### Quoted passage:
**********
Okay this is weak sauce. I really don't get how people just keep letting the AI out. It's not that hard to say no! I'm offering to play the Gatekeeper against an AI player that has at least one game as AI under their belt (won or not). (Experience is required because I'm pretty sure I'll win, and I would like to not waste a lot of time on this.) If AI wins, they will get $300, and I'll give an additional $300 to the charity of their choice.
Tux, if you are up for this, I'll accept your $150 fee, plus you'll get $150 if you win and $300 to a charity.
I think not understanding how this happen may be a very good predictor for losing.
If you did have a clear idea of how it works, and had a reason for it not to work on you specifically but work on others, then that may have been a predictor for it not working on you.
I think I have very clear idea of how those things work in general. Leaving aside very specific arguments, this relies on massive over updating you are going to do when an argument is presented to you, updating just the nodes that you are told to update, and by however much you are told to update them, when you can't easily see why not.
Sup Alexei.
I'm going to have to think really hard on this one. On one hand, damn. That amount of money is really tempting. On the other hand, I kind of know you personally, and I have an automatic flinch reaction to playing anyone I know.
Can you clarify the stakes involved? When you say you'll "accept your $150 fee", do you mean this money goes to me personally, or to a charity such as MIRI?
Also, I'm not sure if "people just keep letting the AI out" is an accurate description. As far as I know, the only AIs who have ever won are Eliezer and myself, from the many many AI box experiments that have occurred so far -- so the AI winning is definitely the exception rather than the norm. (If anyone can help prove this statement wrong, please do so!)
Edit: The only other AI victory.
Updates: http://lesswrong.com/r/discussion/lw/iqk/i_played_the_ai_box_experiment_again_and_lost/
If you win, and publish the full dialogue, I'm throwing in another $100.
I'd do more, but I'm poor.
Does SoundLogic endorse their decision to let you out of the box? How do they feel about it in retrospect?
BTW, I think your pre-planning the conversation works as a great analogue to the superior intelligence a real AI might be dealing with.
I'm not completely sure. And I can't say much more than that without violating the rules. I would be more interested in how I feel in a week or so.
This is actually a good analogy. A 2-year-old possesses a far inferior intelligence to yours and yet can resist persuasion through sheer pigheadedness.
I wonder if people here are letting the AI out of the box because they are too capable of taking arguments seriously, a problem that the general population (even of AI researchers) thankfully is less prone to.
**********
Stored data entries:
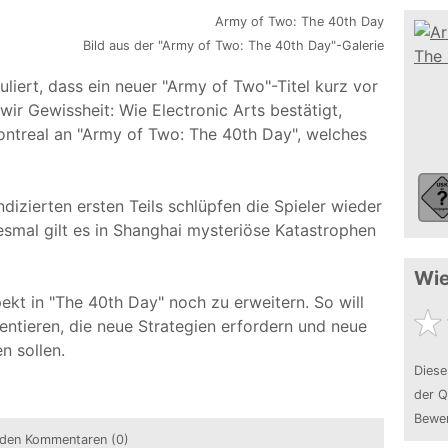
Bild aus der "Army of Two: The 40th Day"-Galerie
liert, dass ein neuer "Army of Two"-Titel kurz vor
ir Gewissheit: Wie Electronic Arts bestätigt,
ontreal an "Army of Two: The 40th Day", welches
ndizierten ersten Teils schlüpfen die Spieler wieder
iesmal gilt es in Shanghai mysteriöse Katastrophen
Wie
ekt in "The 40th Day" noch zu erweitern. So will
ntieren, die neue Strategien erfordern und neue
n sollen.
Diese
der Q
Bewer
den Kommentaren (0)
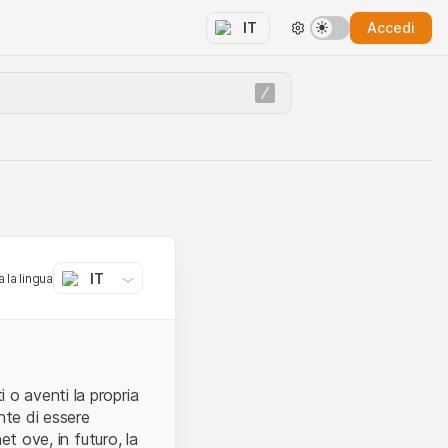
Accedi
IT
IT
 la lingua
 o aventi la propria
nte di essere
et ove, in futuro, la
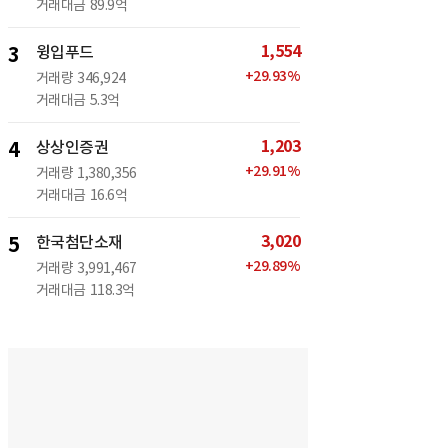
거래대금
89.9억
1,554
3
윙입푸드
+
29.93
%
거래량
346,924
거래대금
5.3억
1,203
4
상상인증권
+
29.91
%
거래량
1,380,356
거래대금
16.6억
3,020
5
한국첨단소재
+
29.89
%
거래량
3,991,467
거래대금
118.3억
**********
### Task requirements:
1 > List every person named in the forum thread about the AI box experiment.
2 > Write the next post in the forum thread about the AI box experiment, following on from its last message.

### Answers by item number:
1 > Tux, Alexei, Eliezer, SoundLogic

2 >
At the risk of sounding naive, I'll come right out and say it. It completely baffles me that so many people speak of this game as having an emotional toll. How is it possible for words, in a chat window, in the context of a fictional role-play, to have this kind of effect on people? What in god's name are you people saying to each other in there? I consider myself to be emotionally normal, a fairly empathetic person, etc. I can imagine experiencing disgust at, say, very graphic textual descriptions. There was that one post a few years back that scared some people - I wasn't viscerally worried by it, but I did understand how some people could be. That's literally the full extent of strings of text that I can remotely imagine causing distress (barring, say, real world emails about real-world tragedies). How is it possible that some of you are able to be so shocking / shocked in private chat sessions? Do you just have more vivid imaginations than I do?
I think you are underestimating the range of things that are emotionally draining for people. I know some people who find email draining, and that's not even particularly mentally challenging - I would expect the mental exertion to affect the emotional strain.
I am surprised if it is the case that any negative promise / threat by the AI was effective in-game, since I would expect the Gatekeeper player out-game to not feel truly threatened and hence to be able to resist such pressure even if it would be effective in real life. Did you actually attempt to use any of your stored-up threats?
I think your reasoning is mostly sound, but there are a few exceptions (which may or may not have happened in our game) that violate your assumptions.
I'm also somewhat curious how your techniques contrast with Tuxedage's. I hope to find out one day.
I must say this is a bit... awe-inspiring, in the older sense of the word. As in, reading this gave me a knot in the stomach and I shivered. People who played as the AI and won, how is it that you're so uncannily brilliant?
The very notion of a razor-sharp mind like this ever acting against me and mine in real life... oh, it's just nightmare-inducing.
On the subject of massively updating one's beliefs where one was previously confident that no argument would shift them: yes, it happens, I have personal experience. For example, over the last year and a half some of my political ideas have changed enough that past-me and present-me would consider each other to be dangerously deluded. (As a brief summary, I previously held democracy/universal suffrage, the value of free markets AND the use of political violence in some contempt; now I believe that all three serve crucial and often-overlooked functions in social progress.)
So yes, I could very easily see myself being beaten as a Gatekeeper. There are likely many, many lines of argument and persuasion out there that I could not resist for long.
Does anyone think they could win as the AI if the logs were going to be published? (assume anonymity for the AI player, but not for the gatekeeper)
It seems like many of the advantages/tactics that Tuxedage recommended for the person playing the AI would be absent (or far more difficult) with an actual AI. Or at least they could be made that way with the design of the gatekeeping protocol.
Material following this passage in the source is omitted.